Davon abgesehen wusste ich, dass ich mindestens eine wirklich pfiffige Mitarbeiterin benötigte sowie einen guten Draht zu einigen Handwerkern und Catering-Unternehmen, aber ich hatte bisher weder eine Idee, wo ich das Personal noch wie ich die Kontakte herbeizaubern sollte. Und das Geld für die diversen Investitionen hatte ich auch nicht. Da war familiäre Hilfe gefragt.

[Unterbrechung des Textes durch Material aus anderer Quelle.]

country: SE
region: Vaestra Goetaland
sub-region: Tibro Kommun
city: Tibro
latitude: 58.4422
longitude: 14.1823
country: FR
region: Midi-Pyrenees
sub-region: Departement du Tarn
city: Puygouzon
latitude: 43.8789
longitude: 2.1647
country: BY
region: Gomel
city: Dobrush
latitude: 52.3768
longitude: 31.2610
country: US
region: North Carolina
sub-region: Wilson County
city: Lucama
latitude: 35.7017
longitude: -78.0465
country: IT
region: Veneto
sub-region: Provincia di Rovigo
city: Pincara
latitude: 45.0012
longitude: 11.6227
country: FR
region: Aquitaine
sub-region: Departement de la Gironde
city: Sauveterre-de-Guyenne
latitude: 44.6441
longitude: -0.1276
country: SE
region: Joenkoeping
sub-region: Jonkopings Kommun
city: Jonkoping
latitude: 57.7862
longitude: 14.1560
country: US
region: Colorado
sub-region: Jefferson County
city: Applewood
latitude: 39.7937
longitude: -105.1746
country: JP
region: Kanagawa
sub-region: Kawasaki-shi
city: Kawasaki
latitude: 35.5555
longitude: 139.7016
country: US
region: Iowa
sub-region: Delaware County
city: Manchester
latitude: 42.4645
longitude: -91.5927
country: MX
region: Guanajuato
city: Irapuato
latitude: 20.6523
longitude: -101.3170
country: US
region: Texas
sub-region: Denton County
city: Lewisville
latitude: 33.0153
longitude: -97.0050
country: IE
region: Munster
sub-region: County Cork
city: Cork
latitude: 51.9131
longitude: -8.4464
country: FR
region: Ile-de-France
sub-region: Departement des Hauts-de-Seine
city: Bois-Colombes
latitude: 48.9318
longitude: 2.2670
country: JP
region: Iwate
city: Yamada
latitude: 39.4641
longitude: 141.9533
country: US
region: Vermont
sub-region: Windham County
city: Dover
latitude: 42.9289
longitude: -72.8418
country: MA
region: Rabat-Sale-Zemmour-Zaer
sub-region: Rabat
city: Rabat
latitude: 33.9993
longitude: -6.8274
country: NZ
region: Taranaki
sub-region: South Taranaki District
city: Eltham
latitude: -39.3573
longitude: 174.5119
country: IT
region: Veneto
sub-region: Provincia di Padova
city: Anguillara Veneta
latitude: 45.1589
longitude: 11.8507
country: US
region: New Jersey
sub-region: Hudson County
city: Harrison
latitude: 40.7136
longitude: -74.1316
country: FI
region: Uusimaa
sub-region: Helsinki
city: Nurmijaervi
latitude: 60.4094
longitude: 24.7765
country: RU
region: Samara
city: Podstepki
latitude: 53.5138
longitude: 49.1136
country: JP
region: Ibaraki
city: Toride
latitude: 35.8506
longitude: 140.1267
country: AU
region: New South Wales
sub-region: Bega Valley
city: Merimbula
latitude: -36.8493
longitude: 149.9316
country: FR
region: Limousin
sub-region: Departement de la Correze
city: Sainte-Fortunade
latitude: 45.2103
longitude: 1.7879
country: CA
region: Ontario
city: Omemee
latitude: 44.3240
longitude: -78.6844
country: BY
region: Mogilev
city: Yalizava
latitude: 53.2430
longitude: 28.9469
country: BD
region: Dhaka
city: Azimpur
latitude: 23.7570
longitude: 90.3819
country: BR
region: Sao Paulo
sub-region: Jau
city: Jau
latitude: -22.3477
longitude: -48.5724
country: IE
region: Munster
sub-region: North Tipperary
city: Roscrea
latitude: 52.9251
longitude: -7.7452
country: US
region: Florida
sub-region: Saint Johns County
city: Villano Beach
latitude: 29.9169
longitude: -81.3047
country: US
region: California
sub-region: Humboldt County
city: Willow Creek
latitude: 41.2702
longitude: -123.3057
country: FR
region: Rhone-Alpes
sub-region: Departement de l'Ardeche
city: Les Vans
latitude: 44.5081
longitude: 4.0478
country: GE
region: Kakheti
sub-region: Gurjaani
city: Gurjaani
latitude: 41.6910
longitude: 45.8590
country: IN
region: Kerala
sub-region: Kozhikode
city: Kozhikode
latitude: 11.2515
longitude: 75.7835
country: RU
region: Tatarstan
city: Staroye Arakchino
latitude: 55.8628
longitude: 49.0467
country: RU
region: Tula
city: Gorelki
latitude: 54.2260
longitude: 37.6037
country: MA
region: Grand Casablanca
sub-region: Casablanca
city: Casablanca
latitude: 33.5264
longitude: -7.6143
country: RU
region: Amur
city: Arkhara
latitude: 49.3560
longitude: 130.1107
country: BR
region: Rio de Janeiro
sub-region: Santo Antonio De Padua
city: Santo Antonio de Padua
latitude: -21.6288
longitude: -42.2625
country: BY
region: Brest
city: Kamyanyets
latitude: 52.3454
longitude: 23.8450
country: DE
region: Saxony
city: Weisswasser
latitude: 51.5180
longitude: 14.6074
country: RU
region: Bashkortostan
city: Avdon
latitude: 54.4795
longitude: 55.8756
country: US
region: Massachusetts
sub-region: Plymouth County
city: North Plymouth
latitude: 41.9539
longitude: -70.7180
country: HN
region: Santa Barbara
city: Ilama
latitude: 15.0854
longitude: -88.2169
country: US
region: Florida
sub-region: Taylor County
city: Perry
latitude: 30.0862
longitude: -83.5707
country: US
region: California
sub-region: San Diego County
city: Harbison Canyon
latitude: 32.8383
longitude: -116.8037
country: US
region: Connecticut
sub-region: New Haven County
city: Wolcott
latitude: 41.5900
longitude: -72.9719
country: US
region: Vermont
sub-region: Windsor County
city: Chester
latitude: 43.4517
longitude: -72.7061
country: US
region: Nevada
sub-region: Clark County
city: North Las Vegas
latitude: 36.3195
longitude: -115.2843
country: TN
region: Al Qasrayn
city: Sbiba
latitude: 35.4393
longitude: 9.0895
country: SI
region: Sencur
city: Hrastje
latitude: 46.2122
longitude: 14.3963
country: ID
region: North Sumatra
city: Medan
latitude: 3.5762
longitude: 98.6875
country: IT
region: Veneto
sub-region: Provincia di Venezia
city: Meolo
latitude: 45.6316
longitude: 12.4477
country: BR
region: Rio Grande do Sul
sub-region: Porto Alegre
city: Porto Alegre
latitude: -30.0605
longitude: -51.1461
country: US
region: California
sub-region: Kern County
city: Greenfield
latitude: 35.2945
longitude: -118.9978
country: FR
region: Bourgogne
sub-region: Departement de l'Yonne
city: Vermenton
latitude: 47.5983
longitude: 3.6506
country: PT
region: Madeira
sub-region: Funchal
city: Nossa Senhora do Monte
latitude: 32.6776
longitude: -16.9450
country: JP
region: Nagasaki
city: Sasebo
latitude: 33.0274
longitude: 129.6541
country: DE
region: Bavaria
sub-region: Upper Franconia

Meine Familie ist in Ordnung. Ich habe einen älteren Bruder, der so viel älter ist, dass er mein Onkel sein könnte. Er ist nett, aber wir haben uns nicht viel zu sagen. Meine Eltern hatten sich seinerzeit mit ihrem einzigen Sohn abgefunden, die Kinderphase eigentlich als abgeschlossen betrachtet und sich auf ein ruhigeres Leben gefreut, als ich ungeplant in selbiges trat. Vielleicht hat diese Tatsache unser Verhältnis nicht ganz so herzlich werden lassen, wie es in anderen Familien der Fall ist, aber meine Oma entschädigte mich für alles. Meine Oma bewirtschaftete mit ihrem Mann einen Bauernhof, auf dem es für mich immer etwas zu entdecken gab. Das Zentrum der Omawelt war die Küche, in der sie kochte, buk, Gemüse und Obst einweckte und mir bei den Schulaufgaben half. Dort heulte ich wegen aufgestoßener Knie und wurde mit Pflastern und Trostpflästerchen versorgt. Dort heulte ich auch meinen ersten richtigen Liebeskummer aus, der mich gegen Ende der vierten Grundschulklasse ereilte. Er dauerte etwa drei Tage und hinterließ, dank Omas guter Pflege, keine bleibenden Schäden. In Omas Küche lernte ich die Sache mit den Blumen und den Bienen kennen und Oma war es, die mir zu meinem fünfzehnten Geburtstag, an dem meine Mutter mir ein rosafarbenes Blümchenkleid mit Rüschen schenkte, zu einem Termin beim Frauenarzt riet.